Colonel Parker fired off another admonishing glare but Elvis glared right back at him, and this time it was Parker who looked away. He must have seen the venom in Elvis's eyes, a look that said,
“Don't push me, Colonel, or I'll throw this damned desk lamp
right in your face!”
The moment the two men left, Elvis lifted the phone on Parker's desk and asked the MGM switchboard operator to connect him with the California Correction Institution in Tehachapi.
“I'd be happy to, Mr. Presley,” the operator said. “Is there anyone in particular you wish to speak to?”
“Yes, ma'am,” Elvis replied. “Man named Freddy Littlejon. He's doing time out there.”
Elvis snapped off the lamp and put his feet up on the desk. Priscilla and the gang would be waiting for him at home. There had been talk of a wrap party out at the house to celebrate the completion of
Kissin' Cousins
. Of course, Priscilla would have heard about the Ann-Margret interview by now. He definitely wasn't looking forward to the conversation they would be having about that. It was hard enough having two opposite feelings about everything without a woman with tears in her eyes begging you to have one pure heart.
The operator said, “Go ahead,” and a man's voice said, “Mr. Presley?”
“Yes, this is Elvis.”
“My Lord, what a fine surprise this is,” the man on the phone said. “I'm Bob Reardon, warden of CCI. Funny thing is, I just this minute heard them talking on the radio about you. About an interview you gave this afternoon.”

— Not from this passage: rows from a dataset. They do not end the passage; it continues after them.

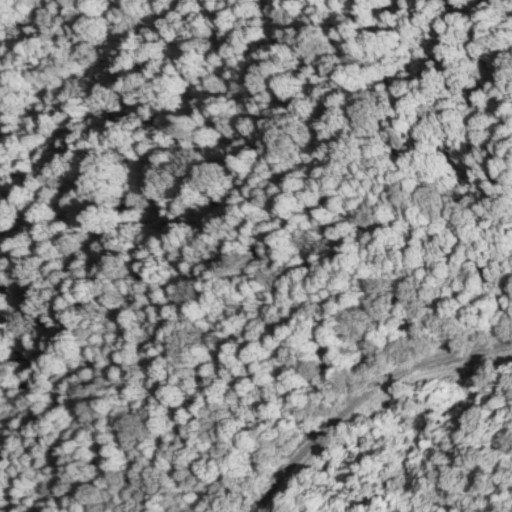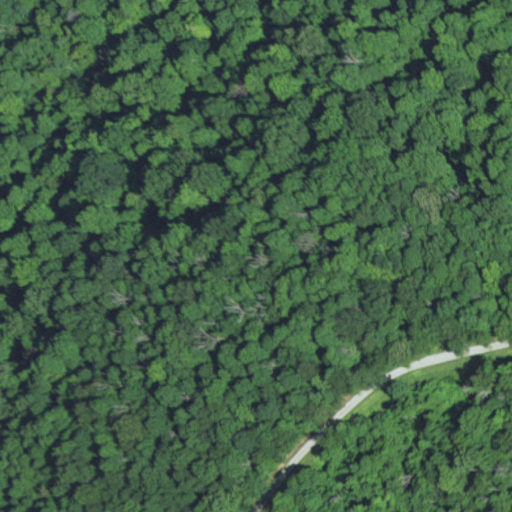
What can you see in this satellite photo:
road: (361, 392)
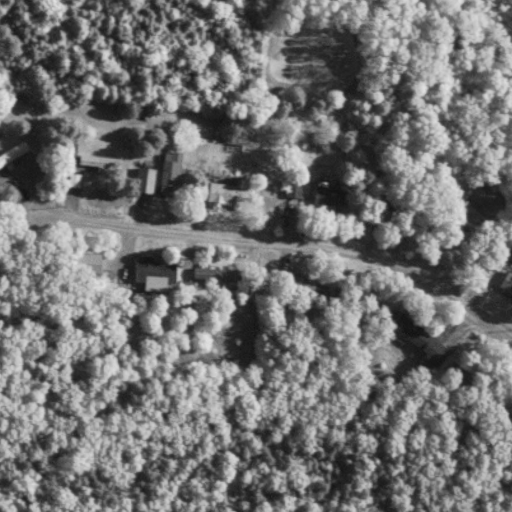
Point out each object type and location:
building: (11, 153)
building: (94, 163)
building: (141, 180)
building: (289, 190)
building: (218, 196)
building: (327, 198)
building: (484, 200)
road: (277, 244)
building: (82, 264)
building: (139, 273)
building: (211, 276)
building: (505, 284)
building: (301, 288)
building: (418, 345)
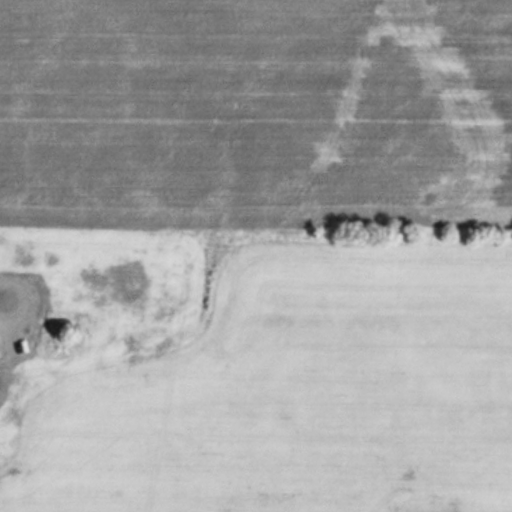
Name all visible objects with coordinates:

“How about that?” Elvis said. Trifling news traveled fast out here in California.
“I hear you want to talk to one of our residents,” the warden said. “Squirm Littlejon.”
“That's right, sir,” Elvis said.
“Call me Bob, please,” the warden said.
“Okay, Bob.”
“Did you want to meet with Squirm in person?”
“Just on the phone should do it,” Elvis said.
“Between you and me, Mr. Presley, you can't tell much from a phone call with a con. Gotta see their eyes, you know?”
Elvis rubbed his jaw. What was this Reardon fella getting at?
“Normally, setting up a face-to-face is no easy thing,” Warden Reardon went on. “Takes a load of paperwork. But I've been known to make exceptions under special circumstances.”
“That's encouraging to hear,” Elvis said.
“What are you doing right now, Mr. Presley?” the warden blurted out abruptly, with a self-conscious laugh.
Elvis gazed out the picture window of the Colonel's office. It was completely dark on the lot now, probably past eight o'clock already. What was Mr. Presley doing right now? He was sitting alone in a dark room in a movie studio trying like crazy to put off going home.